Work request A: Decide whether each statement agrees with the memory card recovery thread: (i) the girlfriend's memory card is a Secure Digital card; (ii) Joe66 reports that PC Inspector recovered deleted images after three other programs failed; (iii) acraftylady says PC Inspector recovered files from her smart media card even after the card was formatted. Answer each with yes or no, quoting the deciding words of the thread.
Work request B: Reproduce the memory card recovery thread from "DataRecoveryWizard utility can" to "using PC inspector.", swapping "photos" for "pictures".

# Recovering Deleted files from memory card... no luck so far



## msonberg (Apr 7, 2004)

My girlfriend deleted all the images on her memory card without saving them (pics of her father before he passed away to make this even worse). She has not taken any new pic's since she deleted them. I searched this forum and tried 2 different recovery apps and neither worked with her camera. I tested one of them on my camera and it worked just fine. Any suggestions?

My memory card is a Secure Digital
Hers is a Compact Flash

Thanks in advance...


----------



## kiwiguy (Aug 17, 2003)

Don.t use the software while the card is in the camera. 

Get a card reader and try, its going to remove one obstacle. 

The camera firmware may be intruding on or stopping the operation.


----------



## Moby (Mar 19, 2002)

Also what programmes have you tried? Pc inspector has never let me down using it with a card reader as Kiwiguy suggests.

http://www.snapfiles.com/authorinfo/apps-7119702.html


----------



## Joe66 (Nov 16, 2005)

The best recovery software I have found is PC Inspector - Smart Recovery. Its freeware from CONVAR which I think is located in Germany. It was able to recover my deleted images when three others couldn't.


----------



## acraftylady (Jan 22, 2003)

Here's the link for PC Inspector When I tested this on my smart media card it got the files back as long as I didn't format the card yet so hopefully you just deleted and did not format.


----------



## samboy (Nov 11, 2005)

Hello,

DataRecoveryWizard utility can help. Speaking about me, it was 
easily able to restore deleted, lost file and unformat drive, 
so I think you will also find it quite useful. Really recommended 
tool, give it a try.


----------



## acraftylady (Jan 22, 2003)

Will DataRecoveryWizard work with camera cards or is it just for files on the computer? Would like to know if the original poster got the photos off the card using PC inspector.


----------



## buck52 (Mar 9, 2001)

Hi acraftylady... we are all waiting to here from... *msonberg*

buck


----------

Supplied data:
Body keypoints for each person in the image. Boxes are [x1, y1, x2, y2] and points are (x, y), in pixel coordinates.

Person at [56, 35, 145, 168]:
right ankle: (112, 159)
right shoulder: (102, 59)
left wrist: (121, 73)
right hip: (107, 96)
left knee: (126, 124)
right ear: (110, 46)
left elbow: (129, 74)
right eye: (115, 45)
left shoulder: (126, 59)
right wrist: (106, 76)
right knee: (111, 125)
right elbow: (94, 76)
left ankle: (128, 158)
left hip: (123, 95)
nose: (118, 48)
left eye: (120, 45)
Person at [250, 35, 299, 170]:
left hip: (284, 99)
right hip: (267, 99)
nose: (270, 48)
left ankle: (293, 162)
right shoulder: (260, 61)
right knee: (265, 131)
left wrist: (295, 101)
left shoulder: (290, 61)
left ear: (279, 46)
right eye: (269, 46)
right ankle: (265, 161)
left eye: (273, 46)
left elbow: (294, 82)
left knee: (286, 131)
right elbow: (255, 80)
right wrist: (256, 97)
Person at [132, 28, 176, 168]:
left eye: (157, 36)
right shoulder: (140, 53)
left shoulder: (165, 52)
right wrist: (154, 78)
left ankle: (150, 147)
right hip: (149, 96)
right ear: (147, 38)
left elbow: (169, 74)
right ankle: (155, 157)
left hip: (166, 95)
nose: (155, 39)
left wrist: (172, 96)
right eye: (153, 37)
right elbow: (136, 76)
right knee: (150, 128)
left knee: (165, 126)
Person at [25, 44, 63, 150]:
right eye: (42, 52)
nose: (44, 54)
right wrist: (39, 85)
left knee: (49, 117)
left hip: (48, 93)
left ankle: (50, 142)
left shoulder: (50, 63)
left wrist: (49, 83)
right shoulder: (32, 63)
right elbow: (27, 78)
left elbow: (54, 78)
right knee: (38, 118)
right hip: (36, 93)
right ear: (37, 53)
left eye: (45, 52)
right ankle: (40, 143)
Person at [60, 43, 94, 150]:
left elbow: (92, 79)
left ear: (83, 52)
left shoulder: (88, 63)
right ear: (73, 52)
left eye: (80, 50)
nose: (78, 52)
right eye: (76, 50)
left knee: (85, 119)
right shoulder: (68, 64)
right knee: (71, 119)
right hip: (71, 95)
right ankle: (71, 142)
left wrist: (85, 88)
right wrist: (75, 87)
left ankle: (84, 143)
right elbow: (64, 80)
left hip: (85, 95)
---
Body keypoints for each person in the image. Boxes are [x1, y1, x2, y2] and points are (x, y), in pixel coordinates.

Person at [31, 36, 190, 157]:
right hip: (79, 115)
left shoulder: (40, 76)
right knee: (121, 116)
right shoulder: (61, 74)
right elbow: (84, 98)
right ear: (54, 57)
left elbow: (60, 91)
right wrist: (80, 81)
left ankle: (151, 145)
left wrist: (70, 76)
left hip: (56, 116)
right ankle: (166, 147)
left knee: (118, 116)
---
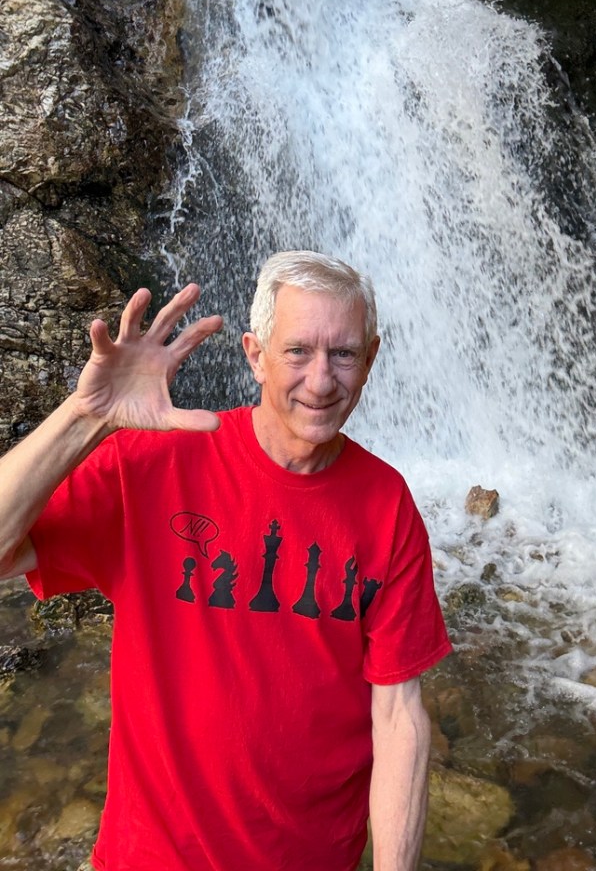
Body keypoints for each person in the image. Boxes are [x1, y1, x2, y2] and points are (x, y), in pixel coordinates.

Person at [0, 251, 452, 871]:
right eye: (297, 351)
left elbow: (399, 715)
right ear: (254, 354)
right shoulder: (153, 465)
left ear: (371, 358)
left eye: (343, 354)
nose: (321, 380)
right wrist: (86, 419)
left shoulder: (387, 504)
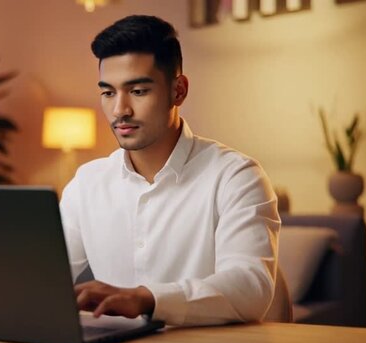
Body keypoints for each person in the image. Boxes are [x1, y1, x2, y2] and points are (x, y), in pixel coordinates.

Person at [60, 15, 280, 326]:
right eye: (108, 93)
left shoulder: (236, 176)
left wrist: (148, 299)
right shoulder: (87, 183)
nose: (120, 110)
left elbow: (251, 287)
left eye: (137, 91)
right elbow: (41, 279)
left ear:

Response A:
(i) No: "Hers is a Compact Flash"
(ii) Yes: "It was able to recover my deleted images when three others couldn't."
(iii) No: "it got the files back as long as I didn't format the card yet"

Response B:
DataRecoveryWizard utility can help. Speaking about me, it was 
easily able to restore deleted, lost file and unformat drive, 
so I think you will also find it quite useful. Really recommended 
tool, give it a try.


----------



## acraftylady (Jan 22, 2003)

Will DataRecoveryWizard work with camera cards or is it just for files on the computer? Would like to know if the original poster got the pictures off the card using PC inspector.